Do you ever feel that you have more to do than you can possibly get done? It's a feeling that most farmers get as the April-May period arrives. Here are some suggestions that should help you get your marketing more organized. Follow these ideas and you will likely make better decisions during the spring rush.
1 Write out a current inventory sheet. List all of your bins of corn, soybeans and wheat. Include where they're at, if you have locked in the LDPs on them and what amount of that inventory has been sold. I was amazed last fall at how many farmers missed taking LDPs on corn and soybeans because they didn't keep organized inventory records.
2 List your year-to-date sales and compute your average price received per bushel, plus the average gross price (selling price + LDP + hedge gain) on sales that have been made.
3 Write out a marketing plan on the remaining inventory. Take time and involve other members of your farm business or marketing group. Look at some price charts and write down the price levels at which you're willing to make sales.
4 Think of your crop as money. This is a great time to ask yourself, "If the sales targets are hit, what would be the total revenue generated on each acre of corn and soybeans?" With good yields and large LDPs, most producers are satisfied with last year's gross income - even if they don't like today's prices.
5 Call in your price offers. We're entering the period when grain markets will start to get volatile. The producers who made good old- and new-crop sales last year were the ones who had offers called in. The wait-and-see crowd was left holding the bag again.

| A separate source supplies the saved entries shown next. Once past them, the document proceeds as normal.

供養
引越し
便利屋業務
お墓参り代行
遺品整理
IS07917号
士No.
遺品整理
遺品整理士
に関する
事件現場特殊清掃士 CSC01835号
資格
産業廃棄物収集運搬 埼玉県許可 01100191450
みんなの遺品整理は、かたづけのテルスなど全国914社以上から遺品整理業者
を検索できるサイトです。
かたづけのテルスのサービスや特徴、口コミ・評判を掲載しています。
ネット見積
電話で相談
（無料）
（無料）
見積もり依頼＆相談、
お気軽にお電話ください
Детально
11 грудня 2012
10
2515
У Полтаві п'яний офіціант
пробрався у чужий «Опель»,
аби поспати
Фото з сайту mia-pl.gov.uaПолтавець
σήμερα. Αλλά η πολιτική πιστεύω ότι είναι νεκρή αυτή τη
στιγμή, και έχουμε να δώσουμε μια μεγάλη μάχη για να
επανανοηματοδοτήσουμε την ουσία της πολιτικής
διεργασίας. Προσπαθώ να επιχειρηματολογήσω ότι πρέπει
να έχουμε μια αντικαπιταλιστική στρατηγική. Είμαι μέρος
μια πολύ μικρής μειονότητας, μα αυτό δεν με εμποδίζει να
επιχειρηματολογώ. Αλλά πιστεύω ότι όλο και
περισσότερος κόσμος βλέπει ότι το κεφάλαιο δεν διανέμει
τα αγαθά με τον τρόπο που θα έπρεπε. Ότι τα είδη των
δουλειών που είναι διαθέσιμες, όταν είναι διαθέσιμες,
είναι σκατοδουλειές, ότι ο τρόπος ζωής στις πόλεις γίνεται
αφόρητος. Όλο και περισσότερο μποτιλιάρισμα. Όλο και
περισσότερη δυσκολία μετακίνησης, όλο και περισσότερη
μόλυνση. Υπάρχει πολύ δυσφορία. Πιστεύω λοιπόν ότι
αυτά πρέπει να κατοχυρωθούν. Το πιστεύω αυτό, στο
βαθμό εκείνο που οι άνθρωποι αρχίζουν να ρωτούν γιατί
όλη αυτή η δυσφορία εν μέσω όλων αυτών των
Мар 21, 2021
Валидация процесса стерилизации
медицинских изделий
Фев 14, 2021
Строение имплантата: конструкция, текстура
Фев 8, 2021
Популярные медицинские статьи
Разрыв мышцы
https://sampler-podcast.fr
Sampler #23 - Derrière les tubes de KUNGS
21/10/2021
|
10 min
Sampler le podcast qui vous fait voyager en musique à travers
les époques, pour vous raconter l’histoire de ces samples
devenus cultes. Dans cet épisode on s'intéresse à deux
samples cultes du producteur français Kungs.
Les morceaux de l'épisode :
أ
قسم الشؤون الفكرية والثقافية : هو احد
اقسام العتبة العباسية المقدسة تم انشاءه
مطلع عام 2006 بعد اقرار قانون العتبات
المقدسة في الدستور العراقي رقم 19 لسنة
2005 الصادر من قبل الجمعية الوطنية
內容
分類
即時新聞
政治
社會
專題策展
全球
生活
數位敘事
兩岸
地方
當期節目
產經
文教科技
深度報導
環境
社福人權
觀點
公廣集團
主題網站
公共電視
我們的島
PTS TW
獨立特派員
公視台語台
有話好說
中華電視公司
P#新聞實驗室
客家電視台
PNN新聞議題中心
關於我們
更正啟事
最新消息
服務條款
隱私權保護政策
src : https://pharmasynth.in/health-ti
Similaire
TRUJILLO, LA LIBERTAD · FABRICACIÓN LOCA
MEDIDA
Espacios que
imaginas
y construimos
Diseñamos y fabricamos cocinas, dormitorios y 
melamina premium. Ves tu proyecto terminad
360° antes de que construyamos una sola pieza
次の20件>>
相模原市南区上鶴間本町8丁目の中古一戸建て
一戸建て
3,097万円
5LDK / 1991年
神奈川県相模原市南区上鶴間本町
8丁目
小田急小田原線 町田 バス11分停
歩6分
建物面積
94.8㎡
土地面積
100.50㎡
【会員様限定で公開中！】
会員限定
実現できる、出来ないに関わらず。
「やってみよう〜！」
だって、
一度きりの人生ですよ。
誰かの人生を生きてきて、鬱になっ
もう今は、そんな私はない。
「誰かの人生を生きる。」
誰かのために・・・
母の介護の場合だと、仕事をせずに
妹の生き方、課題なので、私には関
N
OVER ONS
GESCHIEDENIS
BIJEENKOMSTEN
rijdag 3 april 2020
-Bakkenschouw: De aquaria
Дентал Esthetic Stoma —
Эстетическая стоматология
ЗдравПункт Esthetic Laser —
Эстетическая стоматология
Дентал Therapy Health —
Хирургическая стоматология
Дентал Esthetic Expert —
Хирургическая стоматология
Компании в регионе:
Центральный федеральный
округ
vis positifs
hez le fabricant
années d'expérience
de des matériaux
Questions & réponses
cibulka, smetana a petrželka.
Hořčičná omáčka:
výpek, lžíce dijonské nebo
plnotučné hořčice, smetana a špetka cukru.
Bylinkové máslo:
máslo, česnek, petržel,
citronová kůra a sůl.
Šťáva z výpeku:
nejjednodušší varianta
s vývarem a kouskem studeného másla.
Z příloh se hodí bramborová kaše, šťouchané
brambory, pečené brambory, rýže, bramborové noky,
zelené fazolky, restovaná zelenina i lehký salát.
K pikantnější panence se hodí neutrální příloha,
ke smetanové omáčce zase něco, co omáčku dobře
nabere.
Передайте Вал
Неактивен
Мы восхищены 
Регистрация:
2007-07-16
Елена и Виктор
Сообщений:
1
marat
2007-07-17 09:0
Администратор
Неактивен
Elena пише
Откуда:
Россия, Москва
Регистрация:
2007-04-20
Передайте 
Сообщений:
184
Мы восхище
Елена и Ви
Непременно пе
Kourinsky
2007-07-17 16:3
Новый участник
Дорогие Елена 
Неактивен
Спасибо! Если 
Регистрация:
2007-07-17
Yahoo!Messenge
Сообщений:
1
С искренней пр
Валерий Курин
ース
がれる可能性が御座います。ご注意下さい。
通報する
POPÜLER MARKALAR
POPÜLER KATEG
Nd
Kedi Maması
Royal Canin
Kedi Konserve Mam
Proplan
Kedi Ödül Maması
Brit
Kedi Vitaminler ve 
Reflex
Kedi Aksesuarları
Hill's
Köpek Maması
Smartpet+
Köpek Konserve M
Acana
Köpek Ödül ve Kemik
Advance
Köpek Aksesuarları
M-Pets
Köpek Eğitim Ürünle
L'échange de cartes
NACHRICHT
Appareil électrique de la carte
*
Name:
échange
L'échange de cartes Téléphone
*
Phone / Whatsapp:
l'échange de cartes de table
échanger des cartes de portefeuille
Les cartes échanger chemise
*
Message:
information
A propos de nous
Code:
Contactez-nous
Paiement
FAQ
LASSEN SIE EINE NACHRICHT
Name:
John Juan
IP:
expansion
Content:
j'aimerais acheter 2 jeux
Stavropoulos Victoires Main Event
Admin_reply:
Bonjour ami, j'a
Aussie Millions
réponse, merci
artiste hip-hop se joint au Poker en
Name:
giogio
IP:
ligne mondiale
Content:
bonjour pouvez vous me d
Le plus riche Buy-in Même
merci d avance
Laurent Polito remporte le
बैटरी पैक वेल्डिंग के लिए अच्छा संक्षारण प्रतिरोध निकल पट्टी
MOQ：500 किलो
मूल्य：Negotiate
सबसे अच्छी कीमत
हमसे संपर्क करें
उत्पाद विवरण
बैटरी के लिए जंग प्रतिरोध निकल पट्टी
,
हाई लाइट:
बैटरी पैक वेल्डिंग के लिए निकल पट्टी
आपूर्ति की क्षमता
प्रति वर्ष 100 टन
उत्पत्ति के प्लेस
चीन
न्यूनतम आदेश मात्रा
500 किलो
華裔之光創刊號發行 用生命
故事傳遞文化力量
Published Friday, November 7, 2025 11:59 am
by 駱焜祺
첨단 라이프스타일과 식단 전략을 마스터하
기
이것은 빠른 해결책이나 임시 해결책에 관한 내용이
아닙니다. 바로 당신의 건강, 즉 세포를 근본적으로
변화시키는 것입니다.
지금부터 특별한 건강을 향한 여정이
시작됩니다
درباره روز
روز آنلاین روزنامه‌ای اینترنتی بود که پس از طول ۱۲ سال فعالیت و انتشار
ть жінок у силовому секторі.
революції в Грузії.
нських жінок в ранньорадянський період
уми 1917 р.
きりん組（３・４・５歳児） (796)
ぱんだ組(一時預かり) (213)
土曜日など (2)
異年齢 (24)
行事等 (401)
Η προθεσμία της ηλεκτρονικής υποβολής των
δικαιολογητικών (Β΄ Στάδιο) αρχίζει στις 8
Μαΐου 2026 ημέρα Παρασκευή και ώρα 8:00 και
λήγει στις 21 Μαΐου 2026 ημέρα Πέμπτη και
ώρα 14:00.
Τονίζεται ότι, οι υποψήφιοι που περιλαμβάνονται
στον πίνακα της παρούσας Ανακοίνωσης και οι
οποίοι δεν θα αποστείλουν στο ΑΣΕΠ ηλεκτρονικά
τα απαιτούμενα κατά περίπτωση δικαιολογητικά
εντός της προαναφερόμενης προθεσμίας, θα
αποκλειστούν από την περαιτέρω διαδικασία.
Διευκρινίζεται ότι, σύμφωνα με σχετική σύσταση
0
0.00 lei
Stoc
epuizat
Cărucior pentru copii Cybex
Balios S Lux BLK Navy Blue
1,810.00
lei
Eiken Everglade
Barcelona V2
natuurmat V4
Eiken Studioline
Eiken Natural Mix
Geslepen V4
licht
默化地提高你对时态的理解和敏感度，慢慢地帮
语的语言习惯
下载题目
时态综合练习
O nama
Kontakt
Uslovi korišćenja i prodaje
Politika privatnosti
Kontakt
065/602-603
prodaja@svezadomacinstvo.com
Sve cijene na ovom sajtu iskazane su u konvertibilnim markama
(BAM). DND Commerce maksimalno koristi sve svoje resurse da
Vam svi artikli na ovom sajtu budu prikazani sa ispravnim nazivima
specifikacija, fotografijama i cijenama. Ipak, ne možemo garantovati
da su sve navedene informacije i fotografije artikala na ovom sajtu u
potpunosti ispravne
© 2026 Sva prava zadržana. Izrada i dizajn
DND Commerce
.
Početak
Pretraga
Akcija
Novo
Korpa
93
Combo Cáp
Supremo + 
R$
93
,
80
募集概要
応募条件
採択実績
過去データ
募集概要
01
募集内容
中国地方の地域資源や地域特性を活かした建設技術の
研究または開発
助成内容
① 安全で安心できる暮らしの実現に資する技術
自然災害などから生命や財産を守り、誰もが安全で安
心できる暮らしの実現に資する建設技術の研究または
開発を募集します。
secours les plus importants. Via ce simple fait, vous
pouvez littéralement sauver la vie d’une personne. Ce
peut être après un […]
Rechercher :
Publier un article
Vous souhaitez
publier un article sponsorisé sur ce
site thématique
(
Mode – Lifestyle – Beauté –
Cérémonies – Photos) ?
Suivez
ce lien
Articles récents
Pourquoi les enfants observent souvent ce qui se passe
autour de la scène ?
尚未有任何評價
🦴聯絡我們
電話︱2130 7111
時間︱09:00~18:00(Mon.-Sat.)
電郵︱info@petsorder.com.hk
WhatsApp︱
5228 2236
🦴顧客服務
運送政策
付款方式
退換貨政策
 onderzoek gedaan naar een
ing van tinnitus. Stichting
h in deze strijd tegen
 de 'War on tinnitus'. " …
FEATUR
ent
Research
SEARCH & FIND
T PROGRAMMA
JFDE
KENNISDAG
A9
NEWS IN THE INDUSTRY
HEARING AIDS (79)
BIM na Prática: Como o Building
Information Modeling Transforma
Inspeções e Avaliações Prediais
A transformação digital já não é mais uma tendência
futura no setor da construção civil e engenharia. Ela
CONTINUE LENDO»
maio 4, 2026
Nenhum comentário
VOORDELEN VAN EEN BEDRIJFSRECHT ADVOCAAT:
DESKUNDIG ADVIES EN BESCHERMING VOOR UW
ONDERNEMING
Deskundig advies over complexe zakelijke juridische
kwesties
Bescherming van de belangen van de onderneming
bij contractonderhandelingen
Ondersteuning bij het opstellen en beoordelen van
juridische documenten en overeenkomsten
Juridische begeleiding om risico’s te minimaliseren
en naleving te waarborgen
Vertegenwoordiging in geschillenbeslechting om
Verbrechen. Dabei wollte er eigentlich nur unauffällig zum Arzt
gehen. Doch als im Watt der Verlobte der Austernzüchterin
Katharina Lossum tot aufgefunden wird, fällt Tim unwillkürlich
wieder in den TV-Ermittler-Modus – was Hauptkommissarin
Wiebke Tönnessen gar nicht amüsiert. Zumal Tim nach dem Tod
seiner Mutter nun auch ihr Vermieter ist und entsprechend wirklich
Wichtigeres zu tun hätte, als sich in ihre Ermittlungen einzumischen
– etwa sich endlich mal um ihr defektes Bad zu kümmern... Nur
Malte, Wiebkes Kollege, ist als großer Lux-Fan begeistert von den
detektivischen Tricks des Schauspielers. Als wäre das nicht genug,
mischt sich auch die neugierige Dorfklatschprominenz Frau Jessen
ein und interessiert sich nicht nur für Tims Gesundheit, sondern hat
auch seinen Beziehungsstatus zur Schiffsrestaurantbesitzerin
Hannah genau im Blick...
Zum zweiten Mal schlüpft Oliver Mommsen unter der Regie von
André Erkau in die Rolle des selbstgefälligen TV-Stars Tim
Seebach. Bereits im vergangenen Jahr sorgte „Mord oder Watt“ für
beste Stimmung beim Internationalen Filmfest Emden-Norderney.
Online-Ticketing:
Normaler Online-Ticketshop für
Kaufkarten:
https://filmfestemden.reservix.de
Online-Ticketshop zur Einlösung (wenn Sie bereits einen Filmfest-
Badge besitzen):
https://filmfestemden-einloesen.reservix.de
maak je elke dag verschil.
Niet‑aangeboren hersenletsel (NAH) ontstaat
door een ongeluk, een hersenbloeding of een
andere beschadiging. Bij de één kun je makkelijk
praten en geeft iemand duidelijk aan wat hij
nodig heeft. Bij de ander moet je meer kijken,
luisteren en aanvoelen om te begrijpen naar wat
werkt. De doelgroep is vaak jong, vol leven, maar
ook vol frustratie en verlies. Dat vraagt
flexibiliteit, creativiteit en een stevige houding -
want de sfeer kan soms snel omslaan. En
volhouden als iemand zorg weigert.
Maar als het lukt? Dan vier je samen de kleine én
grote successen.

6 Place time offers, too, in case your price targets aren't hit. Then you still need to make the sales during the mid-April to late May time period. If prices aren't rallying at that time, odds are good we've started the long slide toward the harvest lows.
7 Make sure you have new-crop corn and soybean offers in. This is essential if you're short of storage or need to generate cash right off the combine.
In summary, make sure that you take time each day to at least check on the markets. You probably have access to a Web site or a toll-free call-in service that will give you a quick summary of what the market is doing and what you should look for. Remember that marketing is an important part of running your profitable farm business. It's dollars per acre that counts.